**WHAT IS EXPECTED**
Repeat every line of the listing below exactly, minus the pictures.

**RAW DATA**
────────────────

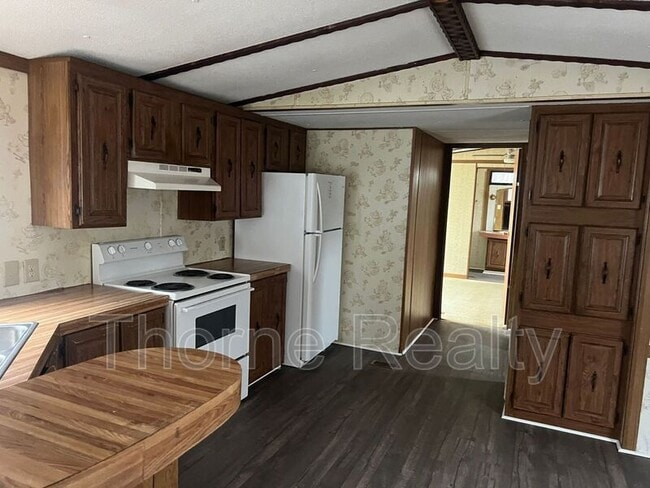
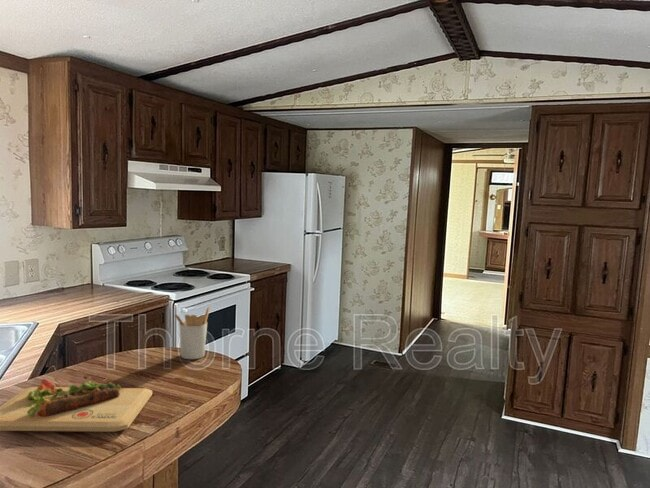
+ utensil holder [173,305,211,360]
+ cutting board [0,378,153,433]
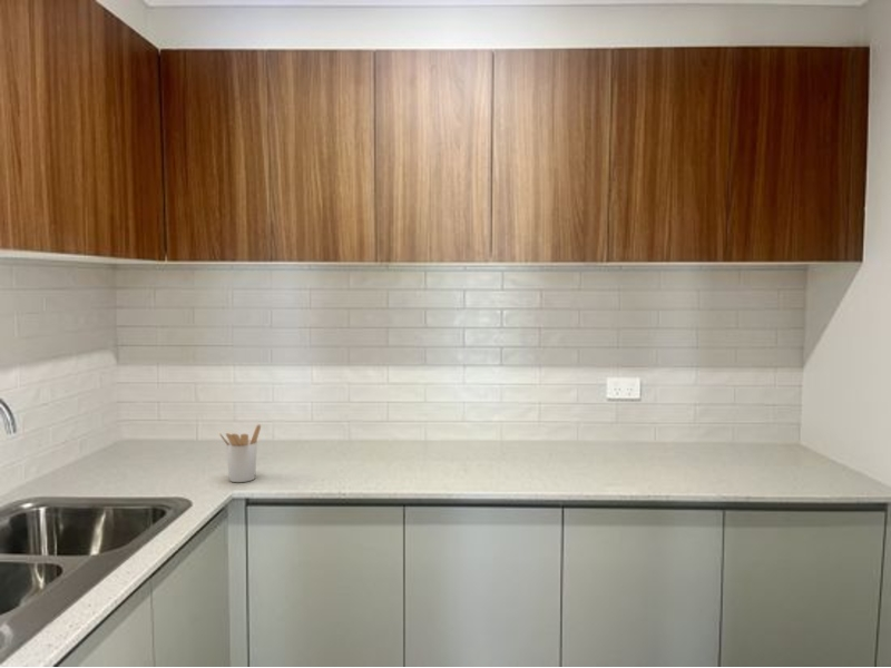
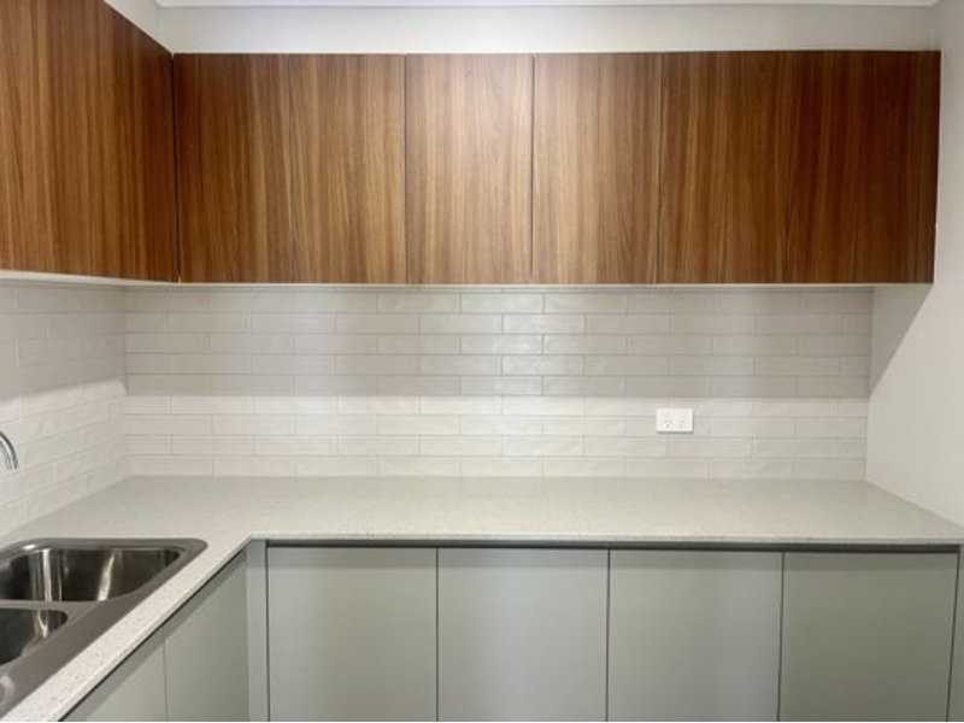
- utensil holder [218,423,262,483]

────────────────

**ANSWER AREA**
+ utensil holder [173,305,211,360]
+ cutting board [0,378,153,433]
- utensil holder [218,423,262,483]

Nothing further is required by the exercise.